==== Document section
The preliminary injunction gave the basin a fighting chance and prevented the company—Energy Transfer Partners, the same company that brought us the Dakota Access pipeline—from finishing the project before our lawsuit to stop Bayou Bridge permanently could be fully heard.
Though a divided panel of the Fifth Circuit provisionally lifted the injunction a few weeks later, construction has not resumed due to high waters that likely won’t recede for months. The larger question over whether the pipeline should have been approved in the first place will be argued by Earthjustice attorney Jan Hasselman in Houston at the end of April.
Hasselman has reason to hope for a positive outcome in the case. As an attorney who’s been fighting short-sighted, dangerous proposals to lock our country into decades more of fossil fuel use, he’s seen first-hand how the larger cultural and economic tide is turning against dirty energy. More and more, nontraditional allies like the Atchafalaya crawfishermen in the Bayou Bridge case are joining the fight as people realize that dirty energy companies are bad for communities and bad for the sustainable, living wage jobs like those in the basin.
As Hasselman prepares to defend the bayou and the people whose livelihoods depend on it in court later next month, he answers some questions about why stopping the pipeline—which connects the Dakota Access pipeline to refineries and export terminals on the Louisiana coast—is so important.
Why is the Bayou Bridge pipeline especially egregious?
The Atchafalaya Basin in southern Louisiana, where the pipeline is proposed, is a special place. It’s the largest swamp in the country. And as a key source for the state’s crawfish industry, it provides subsistence for the Cajun people and helps supply the rest of the U.S. with crawfish.
The basin is a crown jewel, a priceless component of our national ecological and cultural heritage. It is not the right place for an oil pipeline, especially one as massive as this one, and especially one run by a company with a reputation for carelessness like Energy Transfer Partners.
How is this pipeline different than others in the area?
This is an absolutely massive pipeline, far bigger than any others in the basin. A spill or leak from this project is different. The company, Energy Transfer Partners, likes to tout that 99.96 percent of the oil sent over its pipelines makes it safely to destination. That sounds like a nice number, but if you apply that to the Bayou Bridge pipeline, which carries about a half a million barrels of oil per day, it means that by the company’s own admission it would be losing more than 8,000 gallons of oil each day. Multiply by 365 days and you get three million gallons of oil per year spilled into the environment. In an aquatic environment like the Atchafalaya, which is underwater for much of the year, that’s a disaster waiting to happen.
There’s also the historic impact. Past pipeline construction has damaged the basin. In the past, when a company put in a pipeline, they would dig up a canal, drop in a pipeline and then leave the spoil (basically, dirt and plant debris) in a bank next to the canal. They don’t put it all back, which interrupts the water flow and negatively impacts the water quality, killing off the crawfish. It’s the No. 1 ecological threat to the basin. So there’s this history of treating this place like a garbage dump, and we’re drawing a line and saying it’s not okay anymore.
========
* **Required task A**:
According to the Bayou Bridge pipeline piece, why has construction not resumed?
* **Required task B**:
Carry the Bayou Bridge pipeline piece forward from its final sentence.
==== Stored data
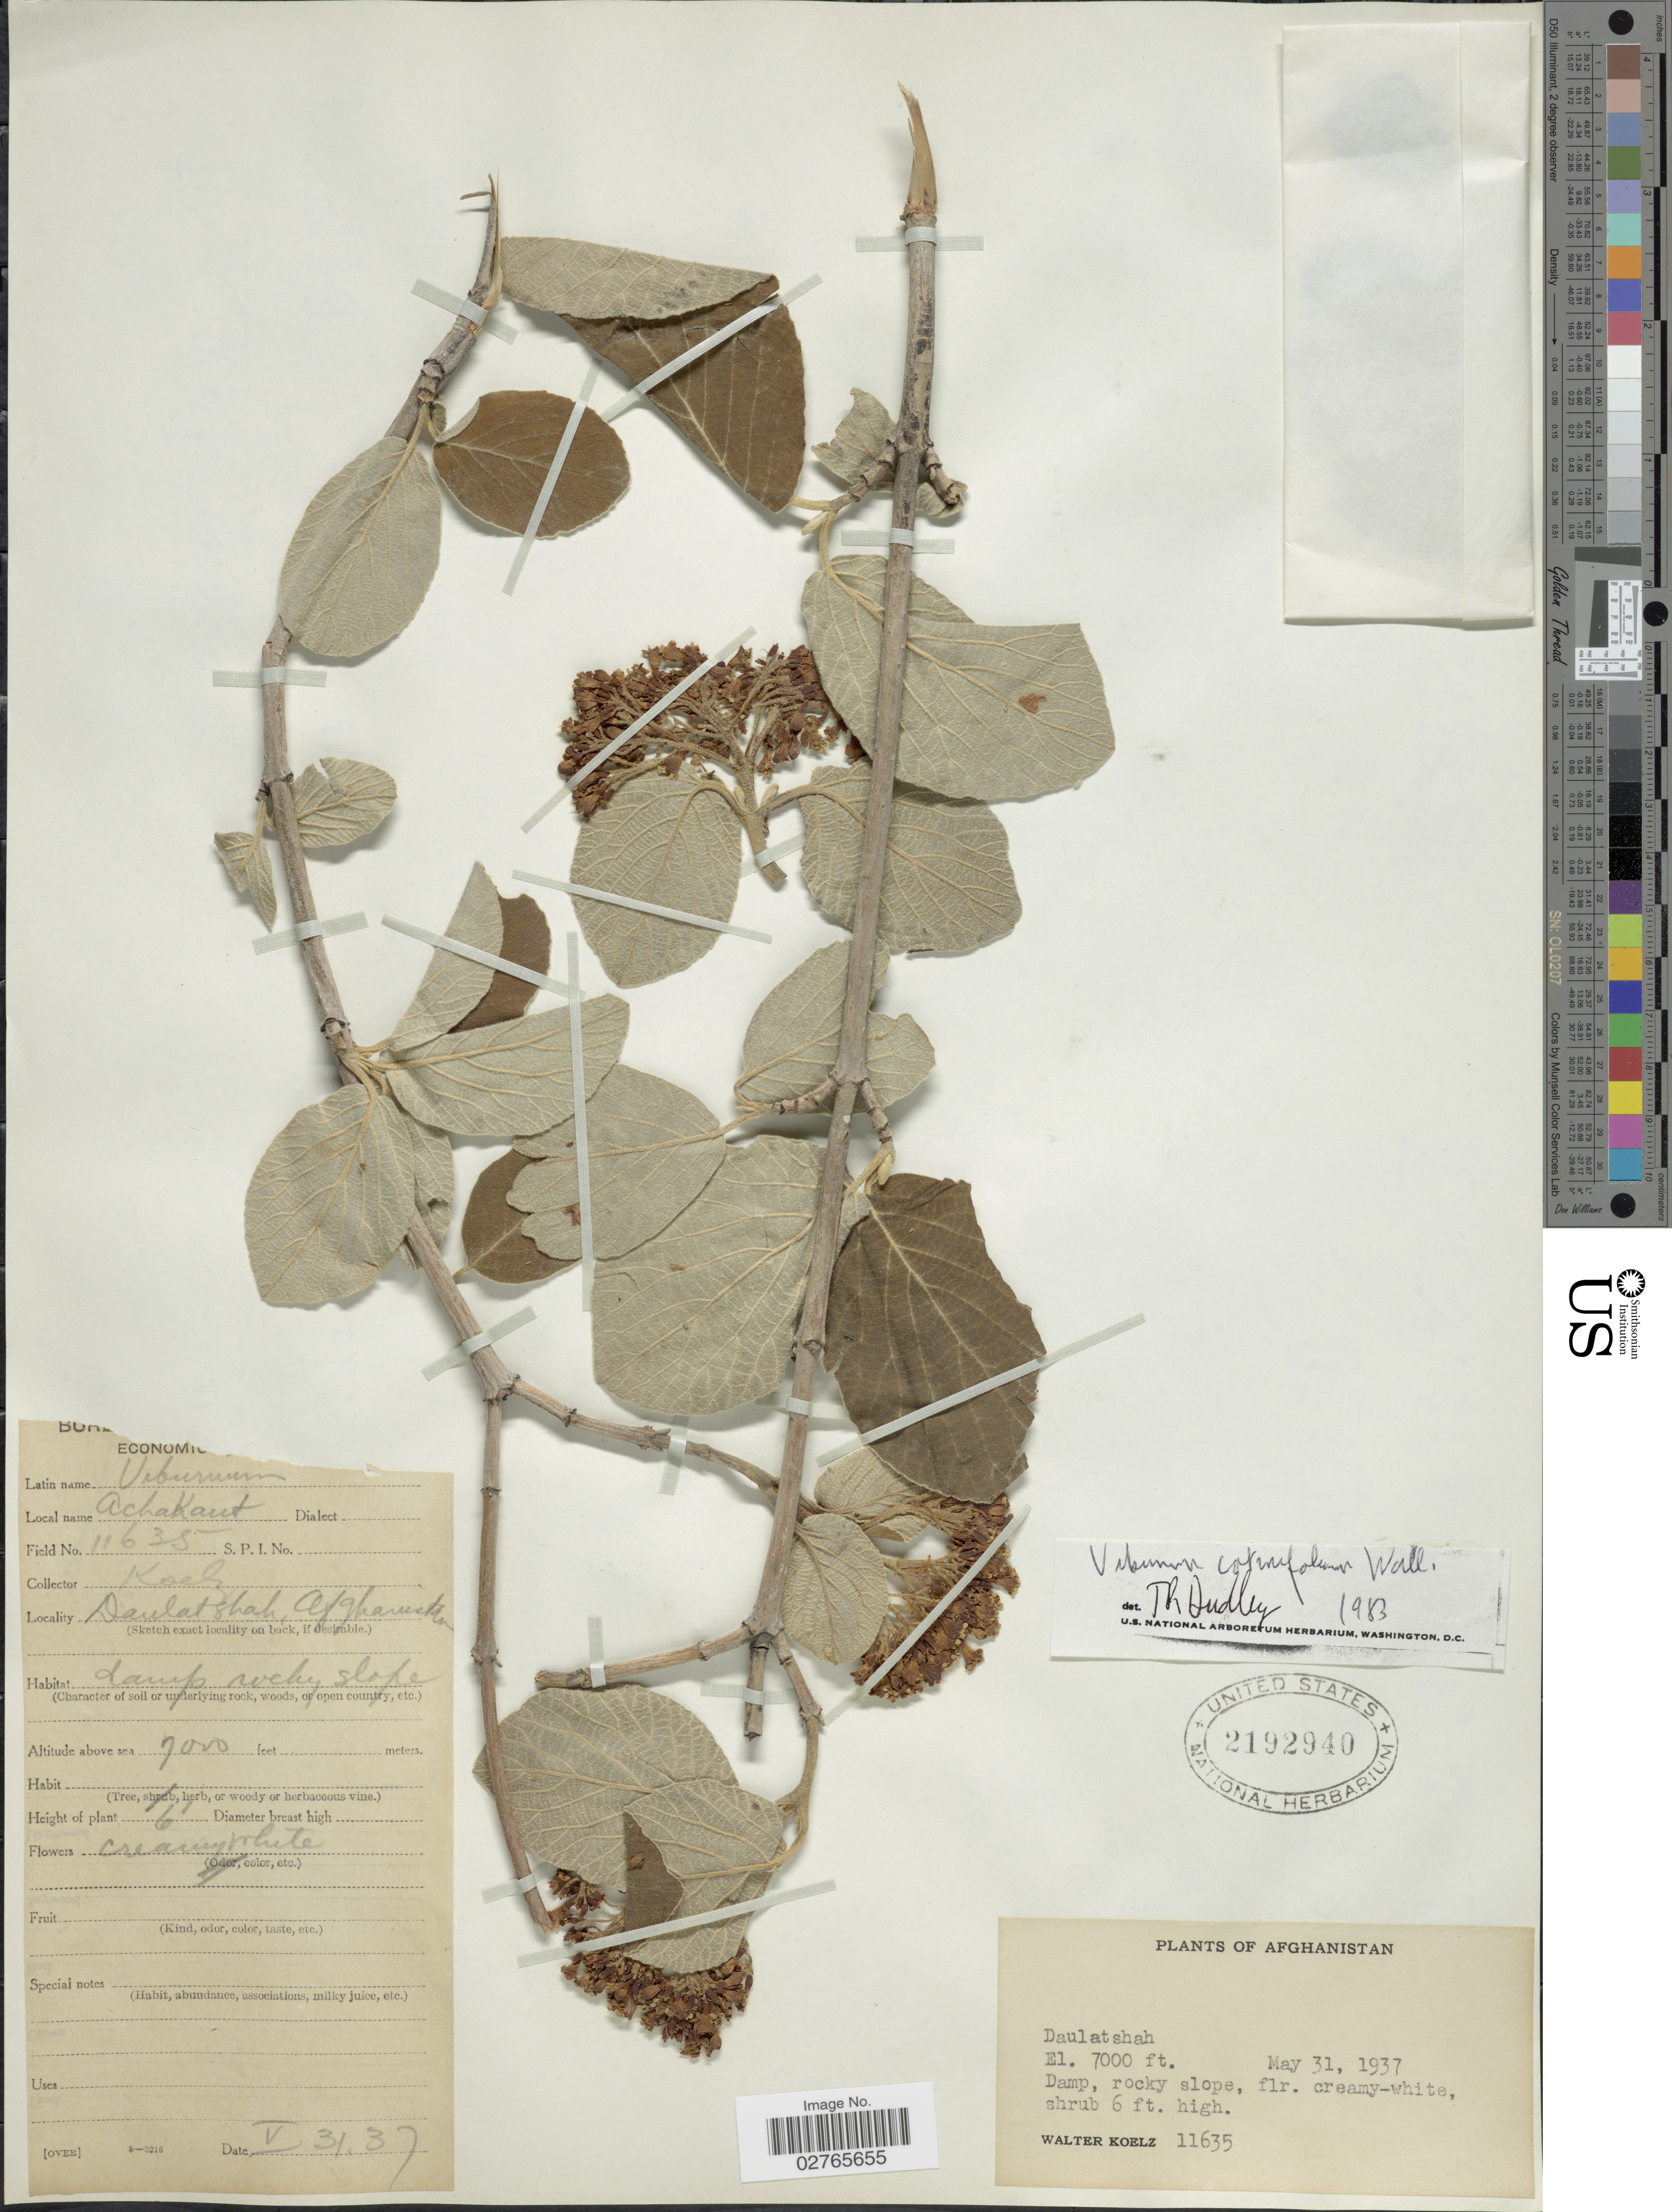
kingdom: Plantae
========
==== Stored data
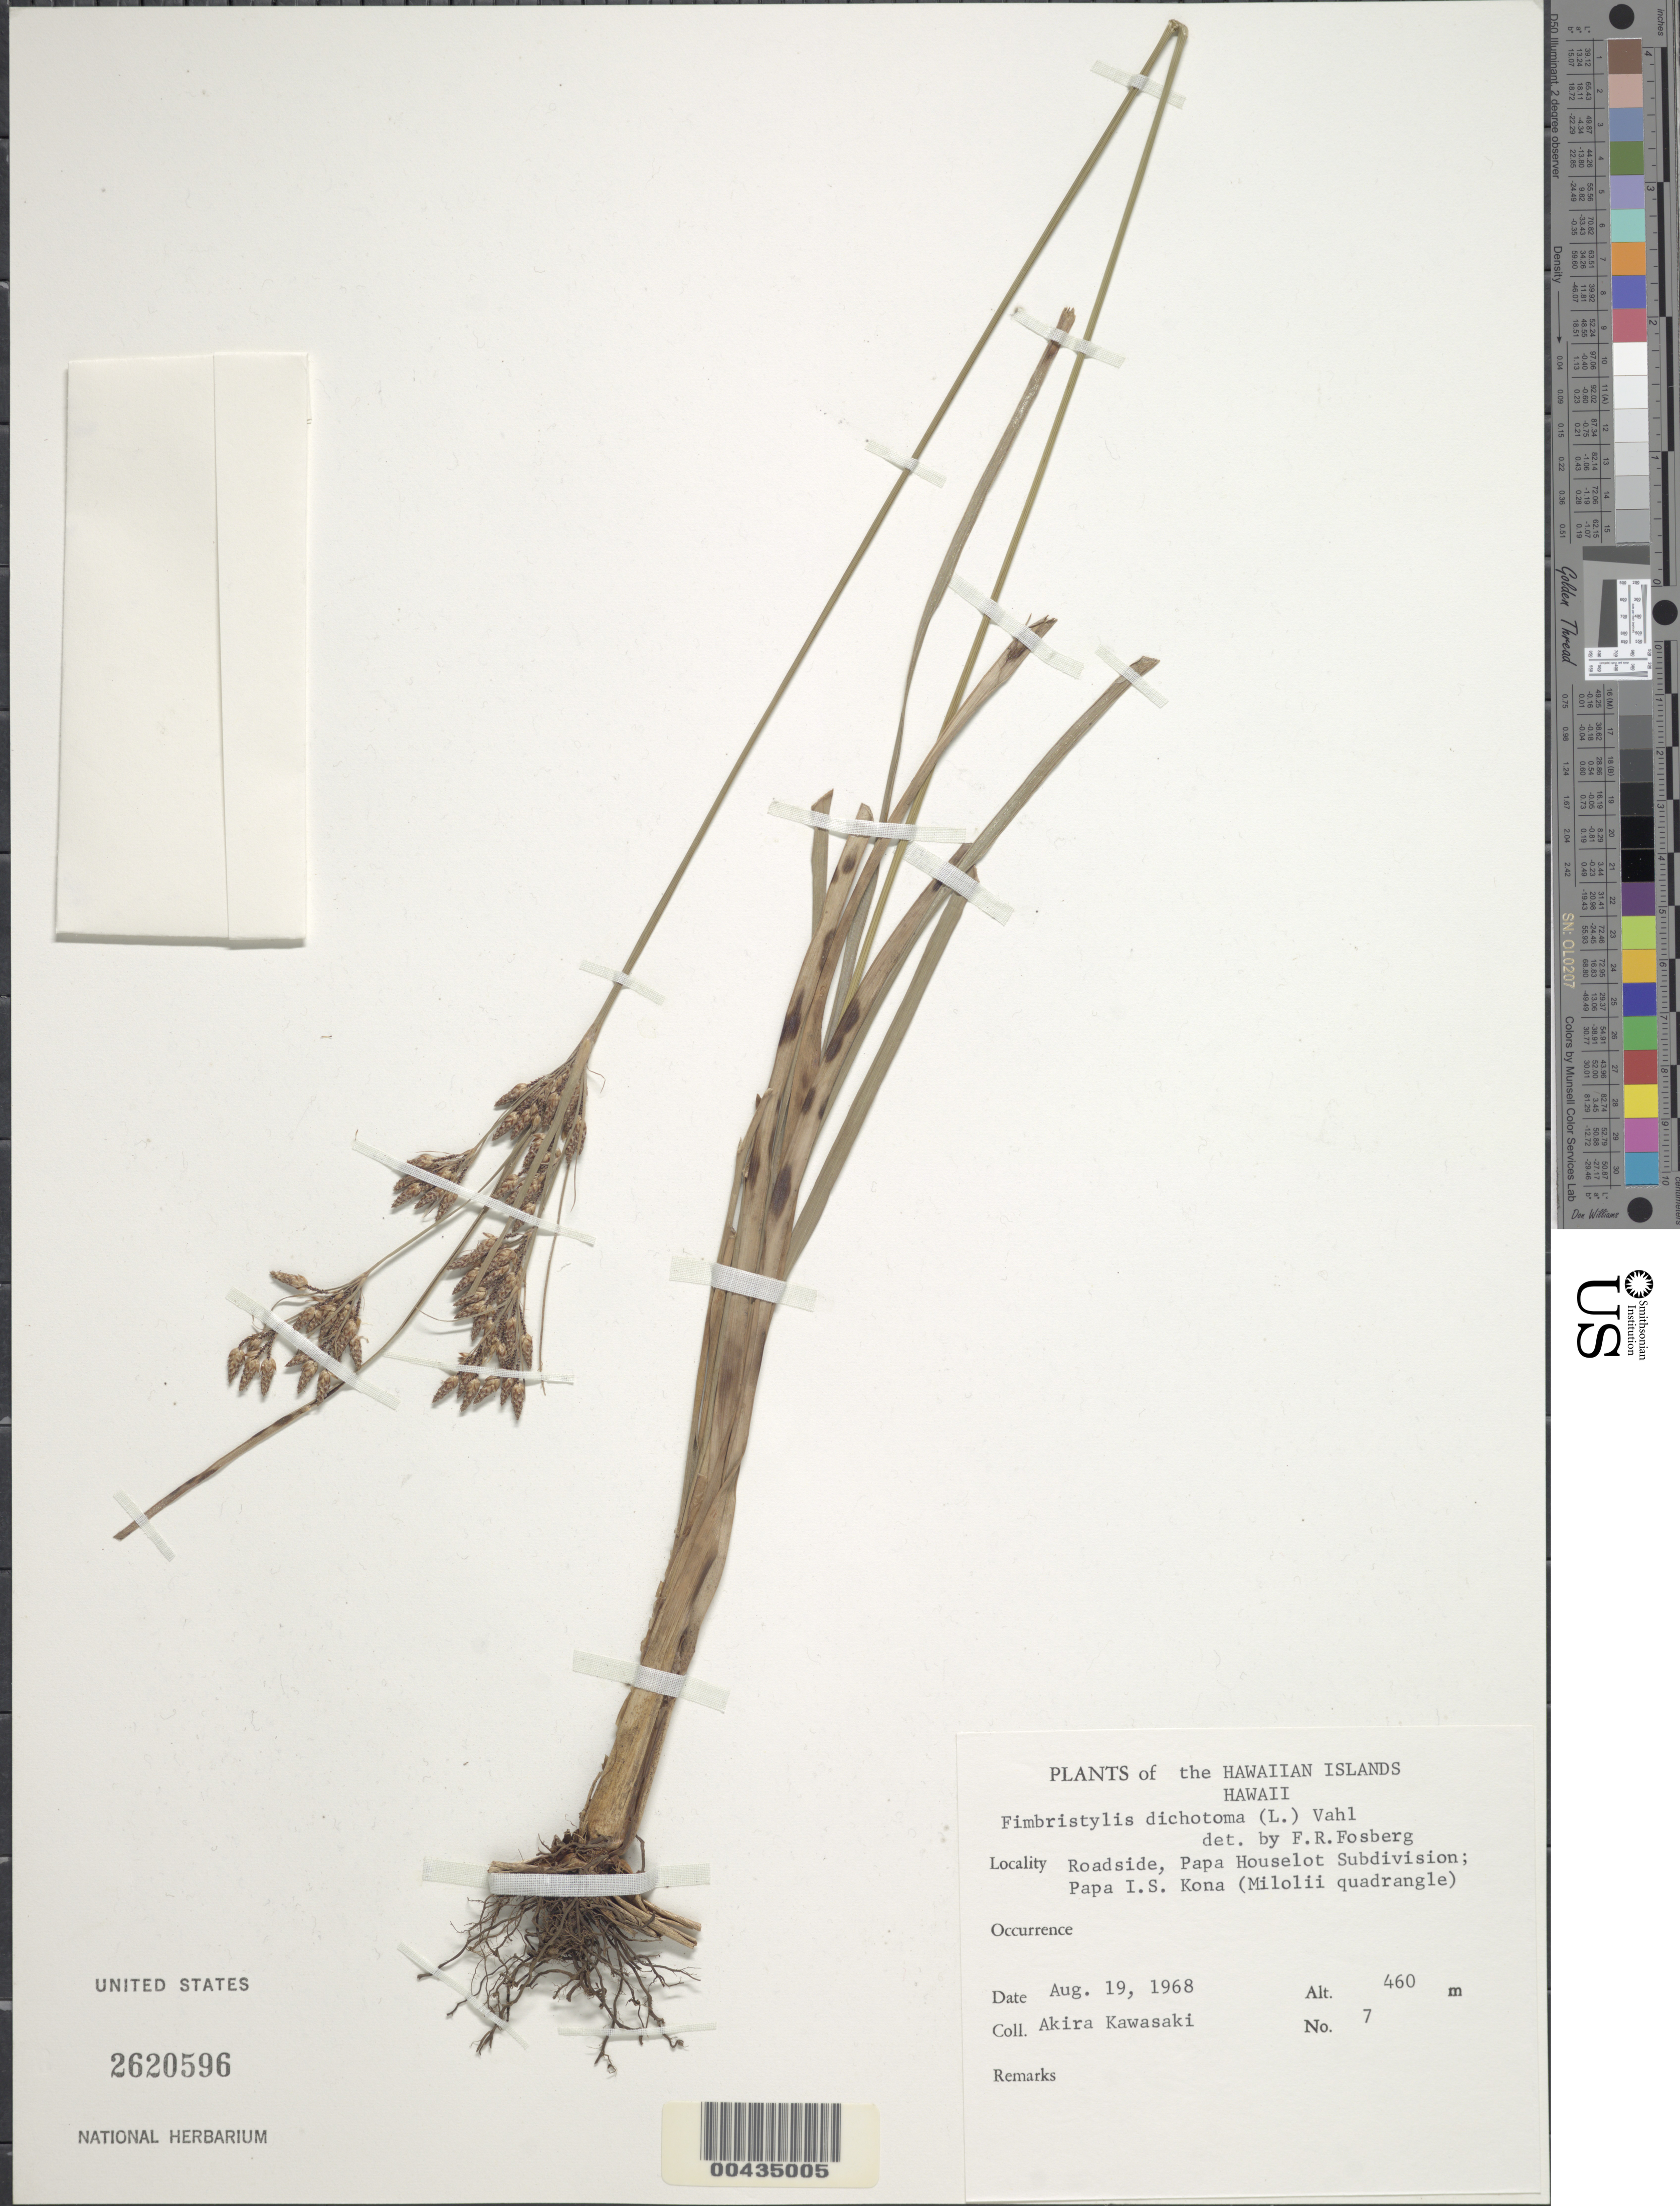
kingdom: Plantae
========
* **Result A**:
High waters that likely won't recede for months have kept construction from resuming.

* **Result B**:
How did this project get permitted in the first place?
The Army Corps of Engineers permitted this pipeline without an environmental impact review. The idea of permitting a 162-mile pipeline of that size and volume in a place as special as the Atchafalaya is completely nuts. We do environmental assessments on shopping malls and drinking water pipelines. How can we not do one on a massive crude oil pipeline through a sensitive aquatic environment? A full environmental review would allow some transparency and accountability for a project like this—an honest acknowledgement of its risks and benefits, as well as consideration of alternatives. That process never happened here.
You’ve worked in communities across the Pacific Northwest to stop fossil fuel projects. Is the work in Louisiana similar?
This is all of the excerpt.